I have a data frame df with three columns: person, period, value
df.head() or the top few rows look like:
| person | period | value
0 | P22 | 1 | 0
1 | P23 | 1 | 0
2 | P24 | 1 | 1
3 | P25 | 1 | 0
4 | P26 | 1 | 1
5 | P22 | 2 | 1
Notice the last row records a value for period 2 for person P22.
I would now like to add a new column that provides the value from the previous period.
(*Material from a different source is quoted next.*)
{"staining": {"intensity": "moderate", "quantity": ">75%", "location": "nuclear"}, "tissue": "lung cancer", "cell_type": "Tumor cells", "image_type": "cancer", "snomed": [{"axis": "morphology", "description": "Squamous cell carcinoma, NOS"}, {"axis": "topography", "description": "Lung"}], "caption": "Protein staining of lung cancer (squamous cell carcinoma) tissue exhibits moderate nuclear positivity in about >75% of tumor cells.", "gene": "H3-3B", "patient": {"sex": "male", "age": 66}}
So if for P22 the value in period 1 is 0, then this new column would look like:
| person | period | value | lastperiod
5 | P22 | 2 | 1 | 0
I believe I need to do something like the following command, having loaded pandas:
for p in df.period.unique():
df['lastperiod']== [???]
How should this be formulated?
You could groupby person and then apply a shift to the values:
In [11]: g = df.groupby('person')
In [12]: g['value'].apply(lambda s: s.shift())
Out[12]:
1 NaN
2 NaN
3 NaN
4 NaN
5 NaN
6 0
dtype: float64
Adding this as a column:
In [13]: df['lastPeriod'] = g['value'].apply(lambda s: s.shift())
In [14]: df
Out[14]:
person period value lastPeriod
1 P22 1 0 NaN
2 P23 1 0 NaN
3 P24 1 1 NaN
4 P25 1 0 NaN
5 P26 1 1 NaN
6 P22 2 1 0
Here the NaN signify missing data (i.e. there wasn't an entry in the previous period).